There was no denying his talent though. Greenberg single-handedly converted many Jews, especially European immigrants, into baseball fans. They took great pride in the fact that one of their own was succeeding at the national pastime. It says a lot about Greenberg that he could handle the pressure of both carrying the mantel of ethnic pride as well as endure the taunts and abuse from bigoted fans and other ballplayers.
Greenberg also faced the conundrum of holding out for what he felt he was worth during hard economic times. Some fans looked down upon him as the stereotype of a Jew who only cared about money. But in the end he was always there for his team. Giving up four years in the prime of his career to serve his country did not hurt his reputation either.
Ironically, the paths of Robinson and Greenberg literally crossed during the former’s rookie season and the latter’s final campaign in the big leagues. Robinson was playing for the Brooklyn Dodgers and Greenberg for the Pittsburgh Pirates when they collided in a play at first base.
While the reaction of many white players would have been to pick a fight with the black rookie, Greenberg was only concerned that Robinson was OK. He knew what prejudice was like and only encouraged Jackie to hang in there and not allow himself to be pushed around. Robinson never forgot that.
Greenberg was not without his faults. He was too competitive at times, not the most attentive father and too tight-fisted with players once he became a general manager. But overall he had a very successful life on and off the field. He left a legacy all baseball fans could be proud of.

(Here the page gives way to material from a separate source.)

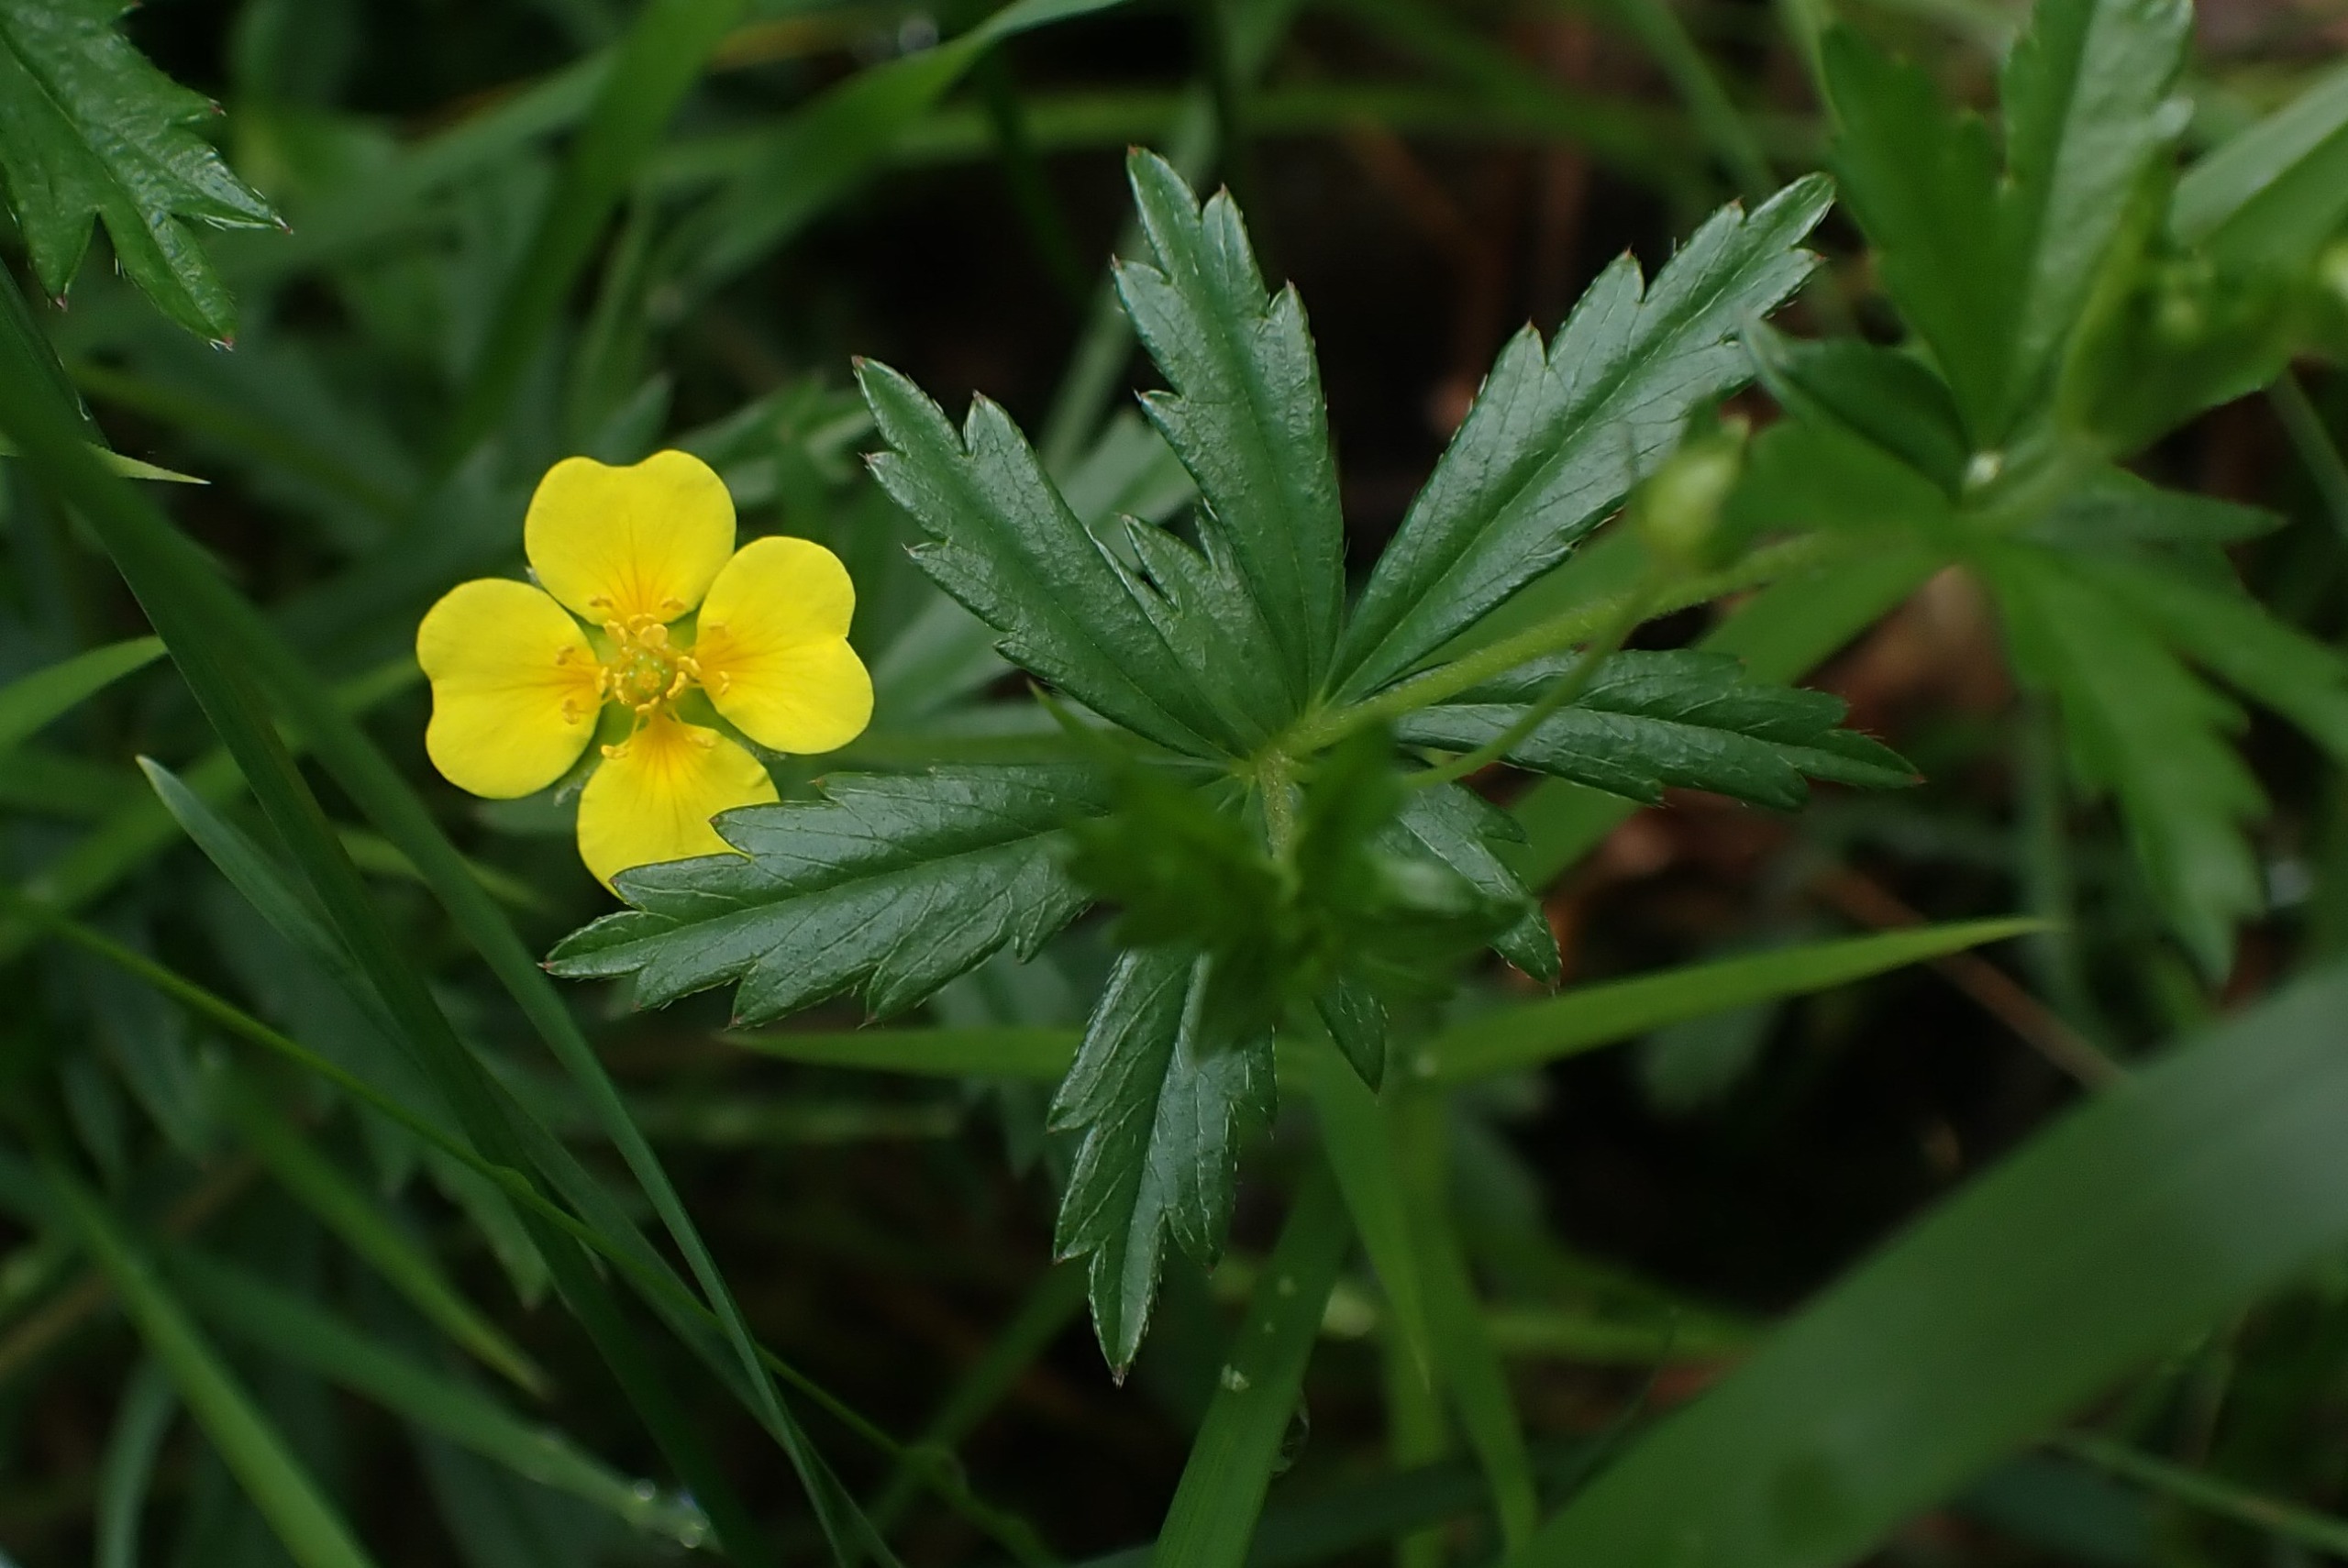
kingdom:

The story of the Hall of Famer’s life and career is beautifully captured in John Rosengren’s biography, “Hank Greenberg: The Hero of Heroes.” Rosengren not only provides details of Greenberg’s background and major league achievements but provides context by juxtaposing his career with the anti-Semitism in this country in the 1920s and `30s, and the rise of Hitler and fascism in Europe prior to World War II.